Assignment:
Could you return only the lines that run from the line with "3. Use the command: javac *.java" through the final line of the data, exactly as they stand?
START Listed entries
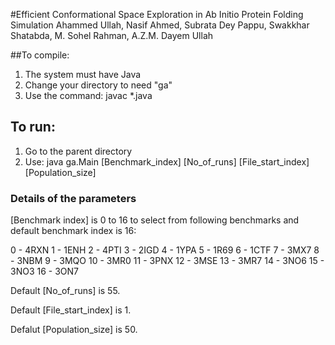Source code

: #Efficient Conformational Space Exploration in Ab Initio Protein Folding Simulation
Ahammed Ullah, Nasif Ahmed, Subrata Dey Pappu, Swakkhar Shatabda, M. Sohel Rahman, A.Z.M. Dayem Ullah

##To compile:
1. The system must have Java
2. Change your directory to  need "ga" 
3. Use the command: javac *.java

## To run:
1. Go to the parent directory
2. Use: java ga.Main [Benchmark_index] [No_of_runs] [File_start_index] [Population_size]

### Details of the parameters
 
[Benchmark index] is 0 to 16 to select from following benchmarks and default benchmark index is 16:

0 - 4RXN
1 - 1ENH
2 - 4PTI
3 - 2IGD
4 - 1YPA
5 - 1R69
6 - 1CTF
7 - 3MX7
8 - 3NBM
9 - 3MQO
10 - 3MR0
11 - 3PNX
12 - 3MSE
13 - 3MR7
14 - 3NO6
15 - 3NO3
16 - 3ON7

Default [No_of_runs] is 55.

Default [File_start_index] is 1.

Defalut [Population_size] is 50.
END Listed entries
Final answer:
3. Use the command: javac *.java

## To run:
1. Go to the parent directory
2. Use: java ga.Main [Benchmark_index] [No_of_runs] [File_start_index] [Population_size]

### Details of the parameters
 
[Benchmark index] is 0 to 16 to select from following benchmarks and default benchmark index is 16:

0 - 4RXN
1 - 1ENH
2 - 4PTI
3 - 2IGD
4 - 1YPA
5 - 1R69
6 - 1CTF
7 - 3MX7
8 - 3NBM
9 - 3MQO
10 - 3MR0
11 - 3PNX
12 - 3MSE
13 - 3MR7
14 - 3NO6
15 - 3NO3
16 - 3ON7

Default [No_of_runs] is 55.

Default [File_start_index] is 1.

Defalut [Population_size] is 50.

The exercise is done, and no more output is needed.